- Z Henrykiem Kasperczakiem minęliśmy się w drzwiach, ale o żadnym konflikcie nie ma mowy - zaprzecza Szuster.
- Ale chyba ma pan poczucie porażki?
- Mam poczucie, że... nie dokończyłem tego, co zacząłem. Ale zrobiłem dobrą robotę i dalszy jej ciąg oddałem we właściwe ręce.
- Jak pracują pana następcy?
- Dobrze. Widać w ich robocie rozmach... także w wydawaniu pieniędzy. Niektóre transfery mnie zdumiały, np. zakup Roberta Szczota za przeszło 2 mln. 1,8 mln kosztował zawodnik, 350 tysięcy wziął pośrednik.

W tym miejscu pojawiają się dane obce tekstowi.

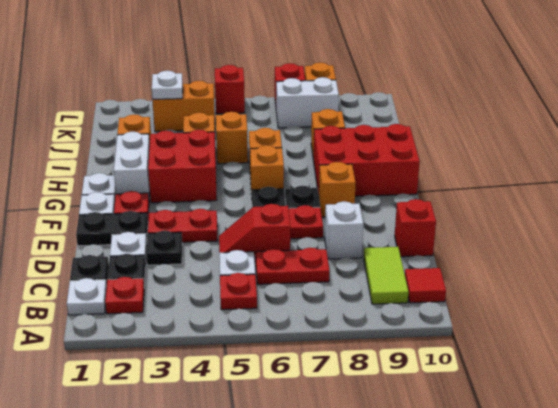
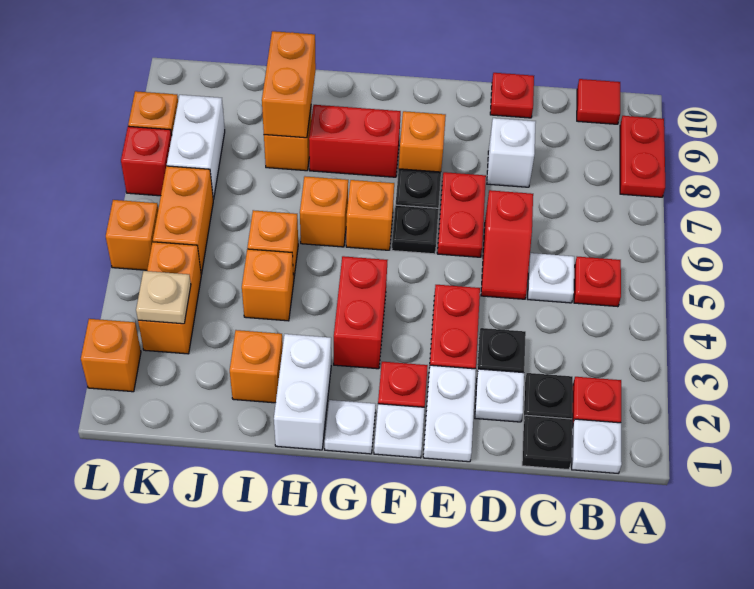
lime tile B9:C9 level 1 -> none
red plate C6:C7 level 1 -> red plate A8:A9 level 1
red brick D10 level 1 -> red plate D10 level 1
black plate E1:E2 level 1 -> white plate E1:E2 level 1
white brick G2:H2 level 1 -> white brick H1:H2 level 1
red brick G3:H4 level 1 -> red brick G3:G4 level 1
red brick G8:H10 level 1 -> red brick G8:H8 level 1
none -> orange brick I8:I9 level 2
white plate K3 level 2 -> tan plate K3 level 2
none -> orange brick K5:K6 level 1
none -> orange brick L2 level 1
red brick L5 level 1 -> orange brick L5 level 1

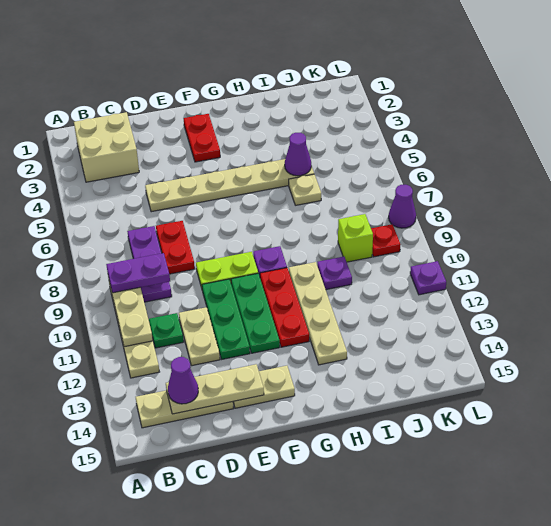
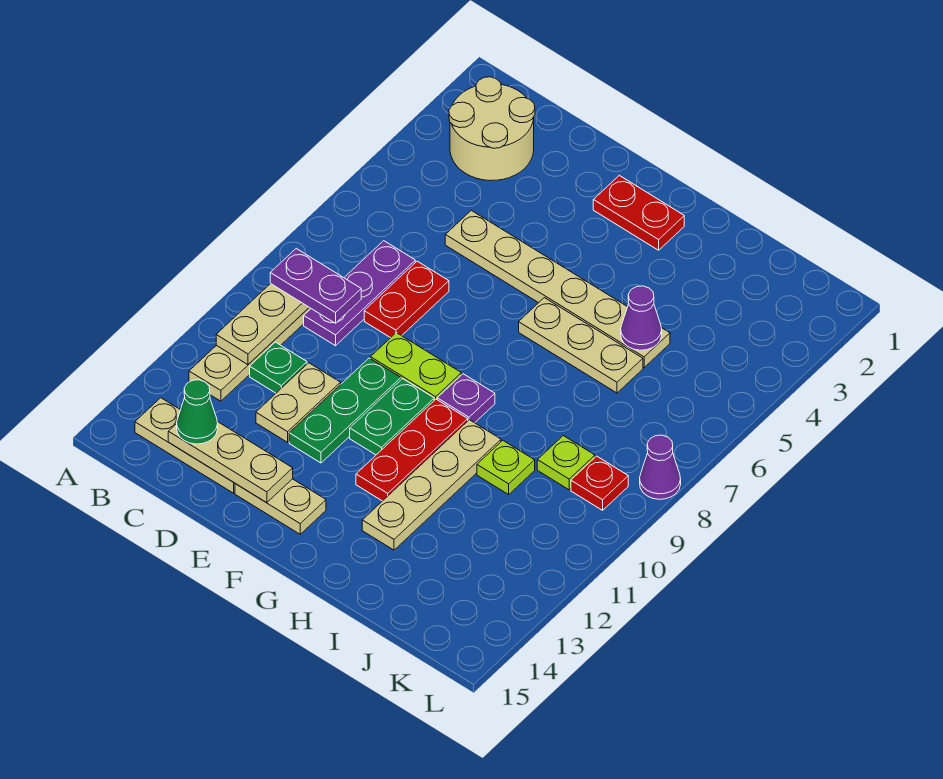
tan brick B2:C3 level 1 -> tan round brick B2:C3 level 1
purple cone C14 level 3 -> green cone C14 level 3
red plate F2:F3 level 1 -> red plate F2:G2 level 1
green plate F10:F12 level 1 -> green plate F10:F11 level 1
tan plate I6 level 1 -> tan plate G6:I6 level 1
purple plate I10 level 1 -> lime plate I10 level 1
lime brick J9 level 1 -> lime plate J9 level 1
purple plate L11 level 1 -> none

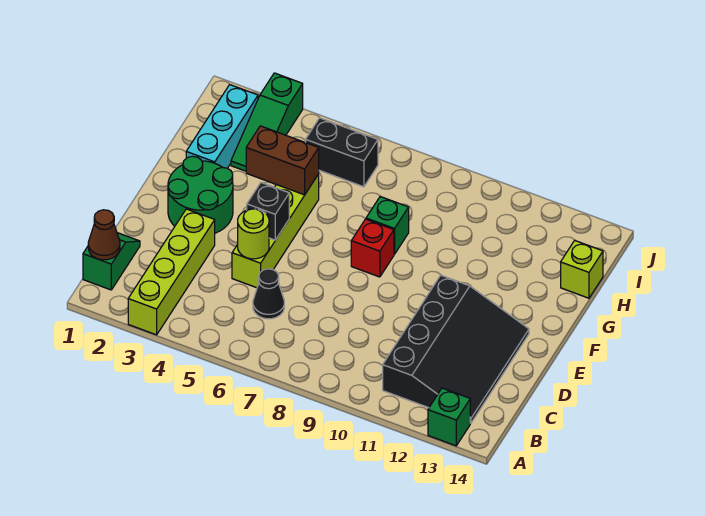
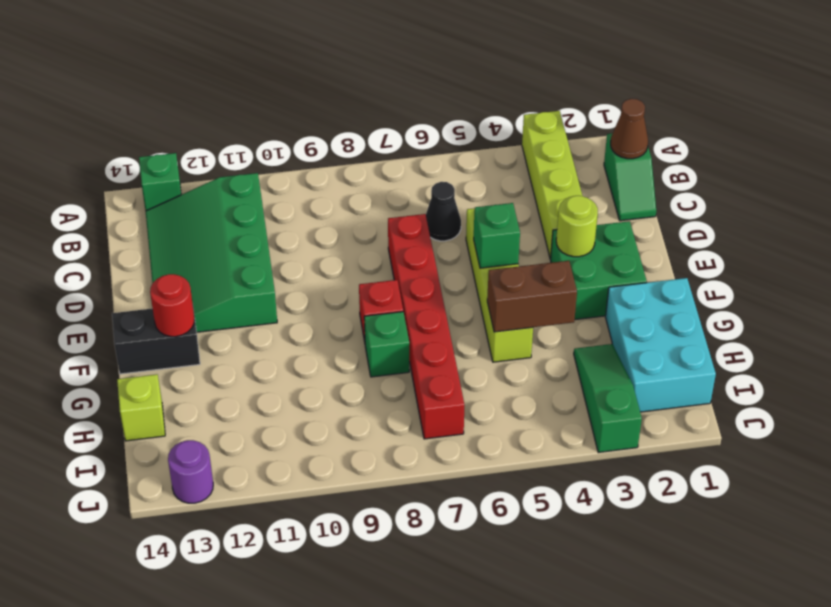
black slope B11:E13 level 1 top 11 -> green slope B11:E13 level 1 top 11
lime round brick D5 level 2 -> lime round brick E3 level 2
none -> red brick D7:I7 level 1
green round brick E2:F3 level 1 -> green brick E2:F3 level 1
black brick E5 level 2 -> green brick E5 level 2
none -> red round brick F13 level 2
cyan brick G2:I2 level 1 -> cyan brick G1:I2 level 1
black brick I5:I6 level 1 -> black brick F13:F14 level 1
none -> purple round brick J13 level 1

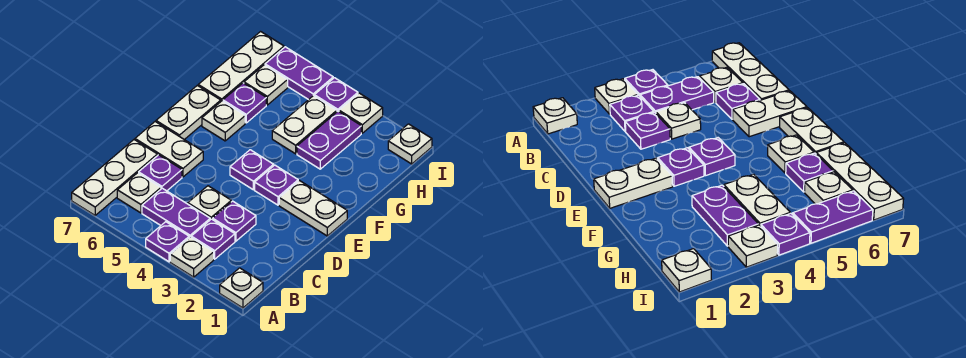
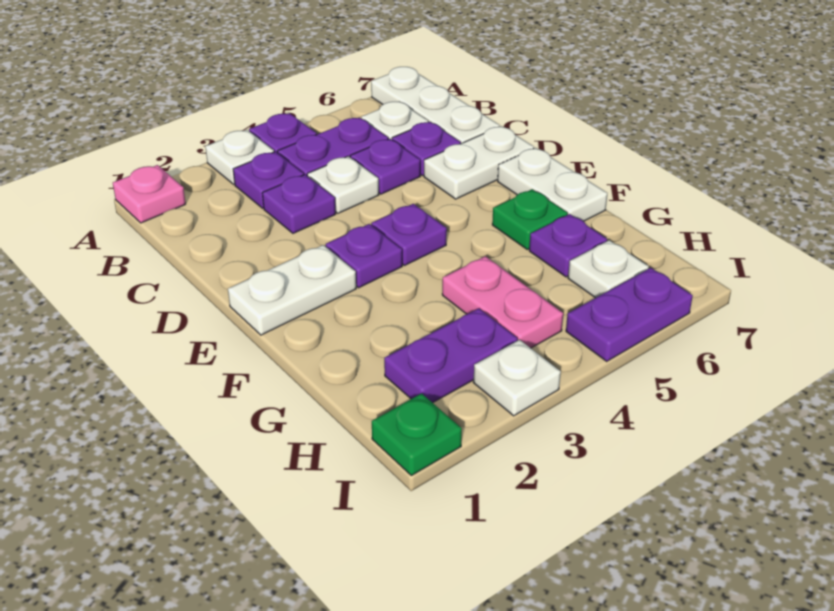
white plate A1 level 1 -> pink plate A1 level 1
white plate F6 level 1 -> green plate F6 level 1
purple plate G3:H3 level 1 -> purple plate H2:H3 level 1
white plate G4:H4 level 1 -> pink plate G4:H4 level 1
white plate G7:I7 level 1 -> none
white plate I1 level 1 -> green plate I1 level 1
purple plate I4 level 1 -> purple plate C5 level 1

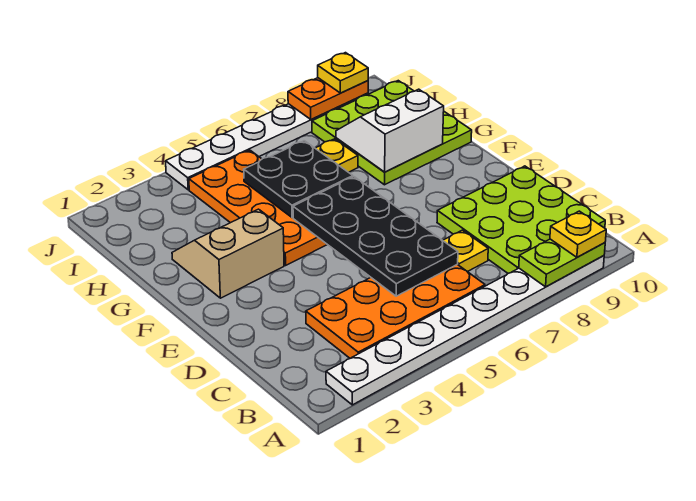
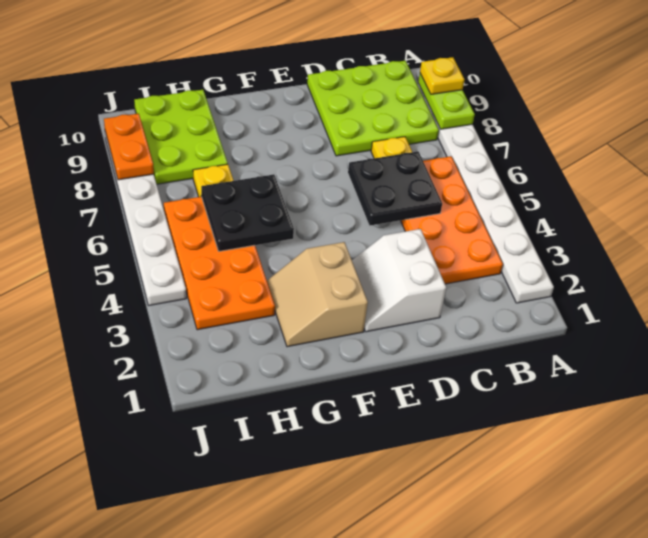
black plate C5:F6 level 2 -> black plate C5:D6 level 2
orange plate F4:I5 level 1 -> orange plate H3:I6 level 1
lime plate G8:I10 level 1 -> lime plate H8:I10 level 1
white slope G8:H9 level 2 top G -> white slope D2:E3 level 1 top D
yellow plate J9 level 3 -> none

- Być może jest tyle wart.
- Za taką sumę to można było kupić kogoś z listy: Arboleda, Polczak, Peszko, Robert Lewandowski, Marcelo. Pertraktowałem z wszystkimi i doprawdy niewiele brakowało.
- Co będzie dalej z Górnikiem?
- Startuje z ostatniego miejsca, ale się utrzyma. Liczę, że przełomem będą zwycięskie derby z Ruchem 28 lutego.